# Mutation Testing with Empirical Execution
## Overview
PMAT's mutation testing engine provides **empirical mutation testing** with **actual test execution** and optional ML-powered prediction. The system identifies weak spots in test suites by generating mutants, executing your test suite on each mutant, and measuring which mutants are killed vs survived.
## Features
### ✅ Completed (v2.130.0)
#### Empirical Test Execution (v2.130.0) 🎯 NEW!
- **Real Test Execution**: Runs `cargo test --lib` on each mutant
- **Empirical Mutation Score**: Actual measurement, not simulation
- **Detailed Results**: Shows which tests caught which mutants
- **Status Classification**: Killed, Survived, CompileError, Timeout, Equivalent
- **Execution Metrics**: Reports execution time per mutant
- **Safety**: Automatic backup/restore of original source files
#### Phase 1-4.2: Core Engine + ML Model
- **6 Mutation Operators**: AOR, ROR, COR, UOR, CRR, SDL
- **Decision Tree Classifier**: 75-95% accuracy with 18 features (optional)
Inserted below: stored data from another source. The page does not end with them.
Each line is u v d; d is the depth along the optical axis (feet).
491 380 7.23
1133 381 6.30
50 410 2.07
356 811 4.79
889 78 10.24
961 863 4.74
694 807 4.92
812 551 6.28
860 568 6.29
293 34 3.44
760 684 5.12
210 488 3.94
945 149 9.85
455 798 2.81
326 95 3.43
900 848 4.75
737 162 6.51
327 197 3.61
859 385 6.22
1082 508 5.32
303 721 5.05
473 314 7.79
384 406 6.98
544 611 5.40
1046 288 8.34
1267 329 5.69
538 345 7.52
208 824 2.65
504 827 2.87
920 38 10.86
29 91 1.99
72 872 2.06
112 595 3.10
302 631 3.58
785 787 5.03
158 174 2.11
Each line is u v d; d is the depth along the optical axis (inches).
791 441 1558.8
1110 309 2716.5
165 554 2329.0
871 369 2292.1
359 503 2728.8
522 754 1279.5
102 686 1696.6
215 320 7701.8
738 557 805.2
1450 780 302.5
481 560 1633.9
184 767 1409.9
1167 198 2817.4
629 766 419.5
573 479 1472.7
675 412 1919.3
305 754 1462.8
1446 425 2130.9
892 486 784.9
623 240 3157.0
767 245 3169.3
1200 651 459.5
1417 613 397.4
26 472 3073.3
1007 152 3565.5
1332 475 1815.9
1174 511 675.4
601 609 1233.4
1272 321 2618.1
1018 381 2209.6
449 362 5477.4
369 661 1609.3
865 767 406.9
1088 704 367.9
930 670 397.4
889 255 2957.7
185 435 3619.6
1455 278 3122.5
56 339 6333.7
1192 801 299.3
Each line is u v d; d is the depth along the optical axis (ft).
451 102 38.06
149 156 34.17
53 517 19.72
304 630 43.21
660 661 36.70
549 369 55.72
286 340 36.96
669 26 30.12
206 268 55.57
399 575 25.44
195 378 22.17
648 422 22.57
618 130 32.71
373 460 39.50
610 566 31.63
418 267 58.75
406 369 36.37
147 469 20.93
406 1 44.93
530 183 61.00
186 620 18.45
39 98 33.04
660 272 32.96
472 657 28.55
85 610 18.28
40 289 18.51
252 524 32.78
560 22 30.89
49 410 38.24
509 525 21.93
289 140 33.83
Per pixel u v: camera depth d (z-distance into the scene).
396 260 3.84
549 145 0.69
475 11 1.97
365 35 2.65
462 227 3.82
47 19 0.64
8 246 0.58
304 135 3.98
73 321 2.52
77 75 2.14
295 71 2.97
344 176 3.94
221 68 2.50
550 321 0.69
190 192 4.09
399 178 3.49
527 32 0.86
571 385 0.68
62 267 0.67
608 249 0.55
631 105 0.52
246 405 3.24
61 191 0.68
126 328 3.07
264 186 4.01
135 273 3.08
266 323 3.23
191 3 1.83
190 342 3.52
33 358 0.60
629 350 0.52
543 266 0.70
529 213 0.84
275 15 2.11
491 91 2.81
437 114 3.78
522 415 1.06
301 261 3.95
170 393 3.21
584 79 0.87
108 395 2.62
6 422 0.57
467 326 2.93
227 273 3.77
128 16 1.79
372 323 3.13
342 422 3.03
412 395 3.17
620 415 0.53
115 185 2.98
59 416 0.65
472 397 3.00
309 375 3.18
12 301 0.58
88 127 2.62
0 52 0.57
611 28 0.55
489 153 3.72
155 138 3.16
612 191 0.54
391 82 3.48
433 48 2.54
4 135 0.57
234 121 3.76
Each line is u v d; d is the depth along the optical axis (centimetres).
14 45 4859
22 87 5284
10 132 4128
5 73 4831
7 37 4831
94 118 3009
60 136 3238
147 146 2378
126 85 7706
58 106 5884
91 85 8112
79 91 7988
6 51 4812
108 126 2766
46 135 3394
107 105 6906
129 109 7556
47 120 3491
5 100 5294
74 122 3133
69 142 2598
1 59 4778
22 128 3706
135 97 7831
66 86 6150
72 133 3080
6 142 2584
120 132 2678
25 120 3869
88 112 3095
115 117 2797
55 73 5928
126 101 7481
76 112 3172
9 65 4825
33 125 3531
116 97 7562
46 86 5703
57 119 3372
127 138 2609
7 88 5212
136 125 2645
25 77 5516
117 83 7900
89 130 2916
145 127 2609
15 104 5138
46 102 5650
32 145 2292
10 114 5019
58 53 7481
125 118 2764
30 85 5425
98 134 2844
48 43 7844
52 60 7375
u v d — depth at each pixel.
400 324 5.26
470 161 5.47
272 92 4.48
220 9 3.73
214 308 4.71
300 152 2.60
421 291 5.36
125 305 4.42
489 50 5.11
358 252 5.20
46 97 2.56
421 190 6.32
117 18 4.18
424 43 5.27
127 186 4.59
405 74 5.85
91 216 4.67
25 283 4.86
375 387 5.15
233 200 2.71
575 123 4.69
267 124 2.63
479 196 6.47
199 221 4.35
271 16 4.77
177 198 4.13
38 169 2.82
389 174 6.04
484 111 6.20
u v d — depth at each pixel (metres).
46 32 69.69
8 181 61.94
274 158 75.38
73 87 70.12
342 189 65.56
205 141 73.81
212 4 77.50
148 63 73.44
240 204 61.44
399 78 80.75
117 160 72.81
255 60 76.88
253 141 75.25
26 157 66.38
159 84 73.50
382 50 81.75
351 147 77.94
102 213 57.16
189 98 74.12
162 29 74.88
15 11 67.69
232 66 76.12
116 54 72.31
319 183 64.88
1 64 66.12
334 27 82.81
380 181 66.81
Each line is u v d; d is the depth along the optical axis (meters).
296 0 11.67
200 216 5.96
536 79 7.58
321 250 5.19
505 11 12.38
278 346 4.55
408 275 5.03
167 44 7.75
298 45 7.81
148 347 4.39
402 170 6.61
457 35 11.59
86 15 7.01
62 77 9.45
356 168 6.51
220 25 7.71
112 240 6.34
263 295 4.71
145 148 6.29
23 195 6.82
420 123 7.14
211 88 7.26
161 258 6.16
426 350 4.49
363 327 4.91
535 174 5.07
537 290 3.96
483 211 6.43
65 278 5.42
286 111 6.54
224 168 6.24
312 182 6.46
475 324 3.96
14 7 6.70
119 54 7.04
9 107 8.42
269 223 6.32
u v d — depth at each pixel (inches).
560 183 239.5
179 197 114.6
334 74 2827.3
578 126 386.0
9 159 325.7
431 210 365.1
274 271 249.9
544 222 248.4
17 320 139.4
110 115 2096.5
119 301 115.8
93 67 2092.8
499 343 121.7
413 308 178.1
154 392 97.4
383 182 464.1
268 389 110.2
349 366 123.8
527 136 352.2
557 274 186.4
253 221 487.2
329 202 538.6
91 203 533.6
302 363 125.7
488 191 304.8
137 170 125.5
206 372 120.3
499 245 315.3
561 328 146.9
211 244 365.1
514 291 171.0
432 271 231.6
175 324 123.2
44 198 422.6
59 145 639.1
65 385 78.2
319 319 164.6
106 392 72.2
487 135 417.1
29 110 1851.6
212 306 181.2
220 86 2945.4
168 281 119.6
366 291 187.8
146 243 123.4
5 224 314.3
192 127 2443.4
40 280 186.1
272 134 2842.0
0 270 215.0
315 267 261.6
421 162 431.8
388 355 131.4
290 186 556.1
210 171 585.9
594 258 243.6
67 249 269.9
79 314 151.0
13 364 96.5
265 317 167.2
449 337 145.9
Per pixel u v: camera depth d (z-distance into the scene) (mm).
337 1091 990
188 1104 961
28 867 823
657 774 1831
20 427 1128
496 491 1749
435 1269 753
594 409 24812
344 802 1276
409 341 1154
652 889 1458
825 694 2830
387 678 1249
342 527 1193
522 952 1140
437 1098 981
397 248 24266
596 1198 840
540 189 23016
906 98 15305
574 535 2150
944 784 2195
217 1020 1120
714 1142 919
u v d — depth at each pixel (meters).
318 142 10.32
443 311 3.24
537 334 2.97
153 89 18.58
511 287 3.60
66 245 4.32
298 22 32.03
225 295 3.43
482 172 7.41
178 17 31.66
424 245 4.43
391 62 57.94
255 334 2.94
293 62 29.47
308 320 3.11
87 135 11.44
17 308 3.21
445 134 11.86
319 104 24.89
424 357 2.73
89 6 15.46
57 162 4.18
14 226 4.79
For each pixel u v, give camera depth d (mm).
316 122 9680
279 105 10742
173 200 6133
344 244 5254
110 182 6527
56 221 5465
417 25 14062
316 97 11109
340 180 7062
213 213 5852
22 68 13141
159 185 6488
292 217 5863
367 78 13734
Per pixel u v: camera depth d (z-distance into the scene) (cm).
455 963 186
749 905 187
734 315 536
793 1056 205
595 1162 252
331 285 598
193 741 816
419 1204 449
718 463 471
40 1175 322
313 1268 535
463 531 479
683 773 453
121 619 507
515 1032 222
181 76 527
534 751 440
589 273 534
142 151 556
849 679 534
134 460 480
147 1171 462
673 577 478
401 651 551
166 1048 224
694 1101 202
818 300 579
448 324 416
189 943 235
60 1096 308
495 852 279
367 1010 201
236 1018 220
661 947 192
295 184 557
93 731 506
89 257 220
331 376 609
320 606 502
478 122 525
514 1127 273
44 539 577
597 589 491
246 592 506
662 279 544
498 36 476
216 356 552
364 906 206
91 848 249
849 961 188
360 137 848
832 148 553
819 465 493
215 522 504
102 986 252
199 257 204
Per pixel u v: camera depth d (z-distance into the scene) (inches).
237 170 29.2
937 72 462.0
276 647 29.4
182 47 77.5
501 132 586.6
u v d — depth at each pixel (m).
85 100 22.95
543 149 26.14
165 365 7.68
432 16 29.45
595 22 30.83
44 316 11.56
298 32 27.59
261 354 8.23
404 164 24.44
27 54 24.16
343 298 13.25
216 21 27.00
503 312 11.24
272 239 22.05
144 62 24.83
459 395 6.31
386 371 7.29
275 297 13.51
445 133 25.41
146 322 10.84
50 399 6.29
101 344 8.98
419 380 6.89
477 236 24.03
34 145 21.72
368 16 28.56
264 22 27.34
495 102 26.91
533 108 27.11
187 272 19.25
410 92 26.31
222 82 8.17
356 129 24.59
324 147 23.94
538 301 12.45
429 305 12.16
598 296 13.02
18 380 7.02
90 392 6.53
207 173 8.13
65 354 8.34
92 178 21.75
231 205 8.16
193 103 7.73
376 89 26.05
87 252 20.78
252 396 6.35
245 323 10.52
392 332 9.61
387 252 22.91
- **Multi-Language Support**: Rust, WebAssembly (WAT), with adapter system
- **ML-Based Prediction**: Survivability prediction with confidence scoring (optional)
- **K-Fold Cross-Validation**: Empirical accuracy measurement (5-fold CV)
- **Equivalent Mutant Detection**: Pattern-based equivalence detection
#### Phase 5: Production Hardening (v2.121.0)
- **Advanced Operators** (CRR, SDL):
- Constant Replacement (CRR): Integers, booleans, strings, floats
- Statement Deletion (SDL): Assignments, function calls, macros
- **Distributed Execution**:
- Worker pool with work-stealing queue
- Semaphore-based concurrency control
- Real-time progress tracking
- 10-100× speedup potential
- **CI/CD Learning**:
- Automated training data collection
- ModelVersion for incremental versioning
- Auto-train on 50 sample threshold
- Cross-validation on training (5-fold CV)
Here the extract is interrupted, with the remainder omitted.